California, we are looking at you. With your $6,000-a-month rents in San Francisco and lack of housing in Los Angeles, it turns out that your supermarket employees are always the first ones to get screwed over and lose their jobs. That is, until now—since California Governor Jerry Brown just signed a measure that will require large grocery stores keep their workers for at least 90 days after a change in store ownership.

READ: LA Health Department Not Delighted By Supermarket Selling Whole Dead Raccoons

The newly signed bill—crafted by San Diego Assemblywoman Lorena Gonzales—is directly aimed at helping the hardworking grocery-store workers statewide, regardless of position, protecting them in the event of a change of grocery store ownership and also in the event of a corporate merger.

"Wall Street mergers and acquisitions that make big money for corporations and private equity firms should not jeopardize jobs of the grocery workers who live and work in our communities," said Gonzalez in a statement published in the Sacramento Business Journal.
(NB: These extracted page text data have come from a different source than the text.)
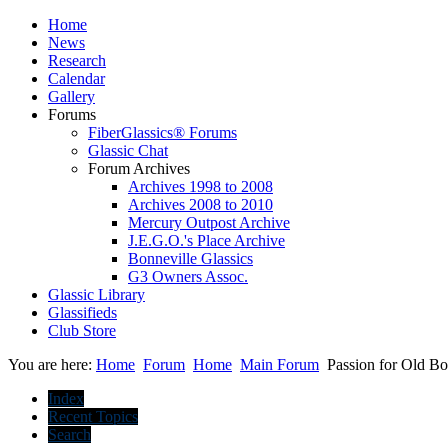
Home
News
Research
Calendar
Gallery
Forums
FiberGlassics® Forums
Glassic Chat
Forum Archives
Archives 1998 to 2008
Archives 2008 to 2010
Mercury Outpost Archive
J.E.G.O.'s Place Archive
Bonneville Glassics
G3 Owners Assoc.
Glassic Library
Glassifieds
Club Store
You are here:
Home
Forum
Home
Main Forum
Passion for Old Bo
Index
Recent Topics
Search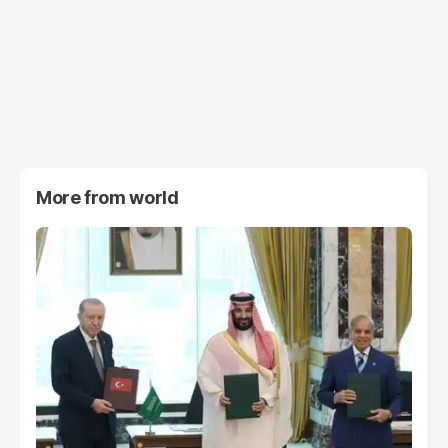
More from
world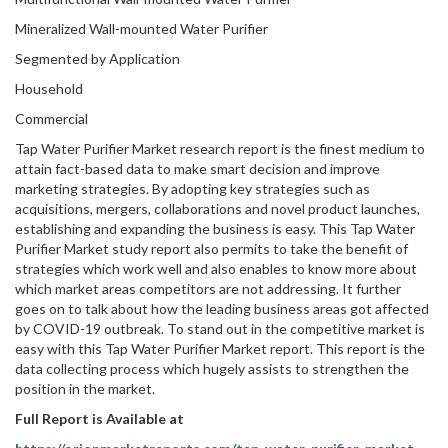
Mineralized Wall-mounted Water Purifier
Segmented by Application
Household
Commercial
Tap Water Purifier Market research report is the finest medium to
attain fact-based data to make smart decision and improve
marketing strategies. By adopting key strategies such as
acquisitions, mergers, collaborations and novel product launches,
establishing and expanding the business is easy. This Tap Water
Purifier Market study report also permits to take the benefit of
strategies which work well and also enables to know more about
which market areas competitors are not addressing. It further
goes on to talk about how the leading business areas got affected
by COVID-19 outbreak. To stand out in the competitive market is
easy with this Tap Water Purifier Market report. This report is the
data collecting process which hugely assists to strengthen the
position in the market.
Full Report is Available at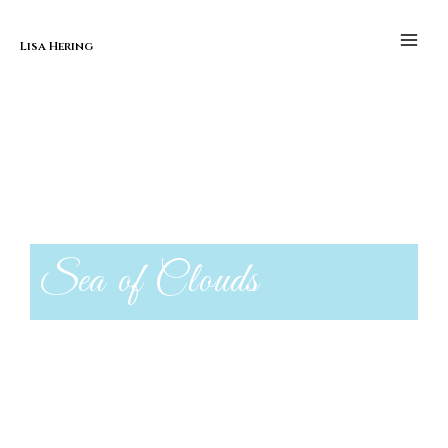
Skip to content
Sea of Clouds
Main
Men
Lisa Hering
Sea of Clouds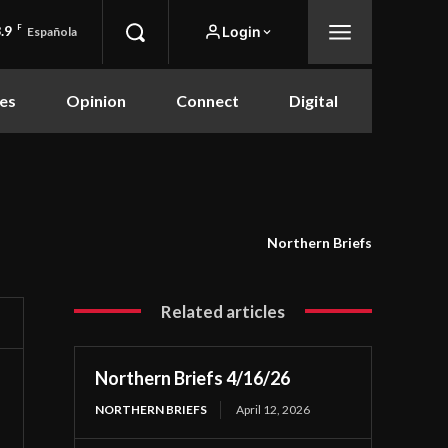
.9
F
Login
Española
es
Opinion
Connect
Digital
Northern Briefs
Related articles
Northern Briefs 4/16/26
NORTHERN BRIEFS
April 12, 2026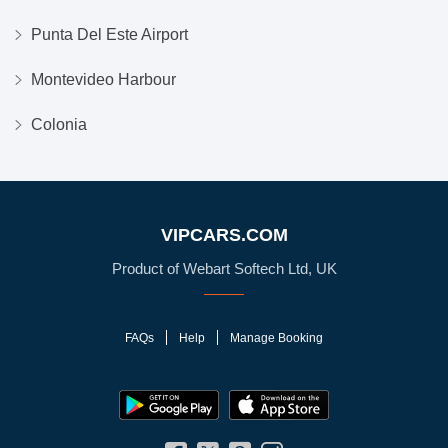
Punta Del Este Airport
Montevideo Harbour
Colonia
VIPCARS.COM
Product of Webart Softech Ltd, UK
FAQs
Help
Manage Booking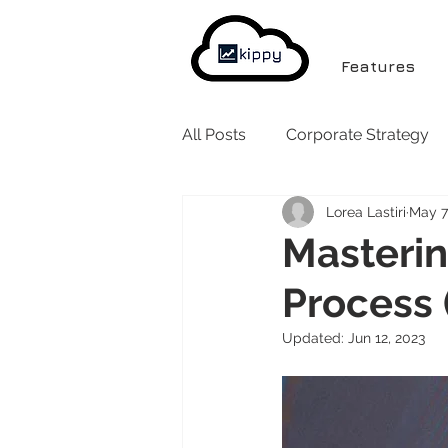
Features
All Posts
Corporate Strategy
Lorea Lastiri
May 7
Masterin
Process 
Updated:
Jun 12, 2023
Unsurprisingly, this bill is strongly backed by labor groups, including the United Food and Commercial Workers, the same labor group which also recently fought for the right of supermarket employees to unionize within the anti-union Mexican supermarket chain El Super.

However, like all potentially new laws, this bill also had a few adversaries arguing that it would force a company to keep its predecessor's employees and adhere to contracts that the new owner did not negotiate. One of the biggest opponents has been the California Chamber of Commerce, which labeled the measure AB 359, a "job killer."

Supermarket employees have always been there for you when you needed them the most. Just think of those times when you were downtrodden to find an empty shelf in place of your favorite almond milk when an employee magically arrived with a carton from the back, or when your favorite cashier let a couple of pennies slide because you didn't have any change and didn't want to break an entire dollar?

They are indeed unsung heroes, and now the law finally has their backs as they have had ours.